***** DOCUMENT SECTION *****

This is not to lightly dismiss Bank of America’s analysis, which raises important concerns about sterling’s continued credibility as a reserve currency. Obvious failings in the Bank of England’s inflation targeting regime have left policymakers in the invidious position of having to raise interest rates into a fast slowing economy — never a great look and often symptomatic of a downward spiral in the currency.

As Bank of America’s Sharma points out, this makes the Bank’s position notably different from that of the Federal Reserve in the US, which is raising interest rates against the backdrop of a still strong economy. Rightly or wrongly, there have also been questions over the Bank of England’s independence. Too often it seems a creature of the Government’s need for deficit financing.

But the Bank’s credibility is just the half of it. Since Britain left Europe’s single market, there has been a notable deterioration in the country’s external trade position, bringing back memories of previous balance of payments crises. 

Even a widening trade deficit doesn’t really matter provided there is sufficient in the way of capital inflows to finance it. But if these start to wane, then the currency is going to be in some difficulty.

Throughout much of last year, when there was a general perception that UK assets were undervalued by comparison with peers, this wasn’t much of a problem. The money flowed in as required, and the exchange rate actually appreciated somewhat.

But this undervaluation may now have gone, and with rising interest rates more of less everywhere, UK assets may have lost some of their comparative appeal. 

Global liquidity conditions are deteriorating, and with interest rate normalisation, net cross border flows have slowed. With such a large current account deficit, Britain is particularly reliant on “the kindness of strangers”, and therefore vulnerable to any loss in international confidence.

All this is no doubt true. Brexit has made trade with Europe, still the UK’s largest external market, more difficult and costly, while the UK Government has so far failed to demonstrate meaningful economic gains to compensate. 

The Government’s refusal, moreover, to acknowledge that Brexit has played any part in deteriorating trade only further inflames the situation, making it look as if ministers have their heads buried in the sand.

But here’s where it is reasonable to take issue with the Bank of America analysis. All things are relative in currency markets, and looking around the world today, you would struggle to find a jurisdiction where things look notably better.

Run by an indecisive geriatric, paralysed by an increasingly dysfunctional political system, and torn apart by the poison of its culture wars, the US seems of ever less appeal beyond its traditional reserve currency attributes.

***** SUPPLIED DATA *****

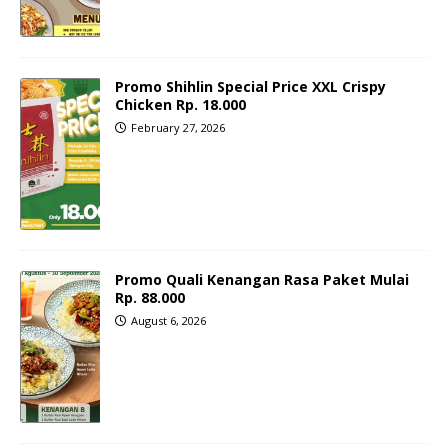
Promo Shihlin Special Price XXL Crispy
Chicken Rp. 18.000
February 27, 2026
Promo Quali Kenangan Rasa Paket Mulai
Rp. 88.000
August 6, 2026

*****

§ ASSIGNED TASK 1
Quote the commentary on sterling word for word, from "As Bank of America’s" through "in some difficulty.", inclusive.
§ ASSIGNED TASK 2
List the three conditions the sterling commentary attributes to the US in its final paragraph.

§ TASK RESULT 1
As Bank of America’s Sharma points out, this makes the Bank’s position notably different from that of the Federal Reserve in the US, which is raising interest rates against the backdrop of a still strong economy. Rightly or wrongly, there have also been questions over the Bank of England’s independence. Too often it seems a creature of the Government’s need for deficit financing.

But the Bank’s credibility is just the half of it. Since Britain left Europe’s single market, there has been a notable deterioration in the country’s external trade position, bringing back memories of previous balance of payments crises. 

Even a widening trade deficit doesn’t really matter provided there is sufficient in the way of capital inflows to finance it. But if these start to wane, then the currency is going to be in some difficulty.

§ TASK RESULT 2
- Run by an indecisive geriatric
- Paralysed by an increasingly dysfunctional political system
- Torn apart by the poison of its culture wars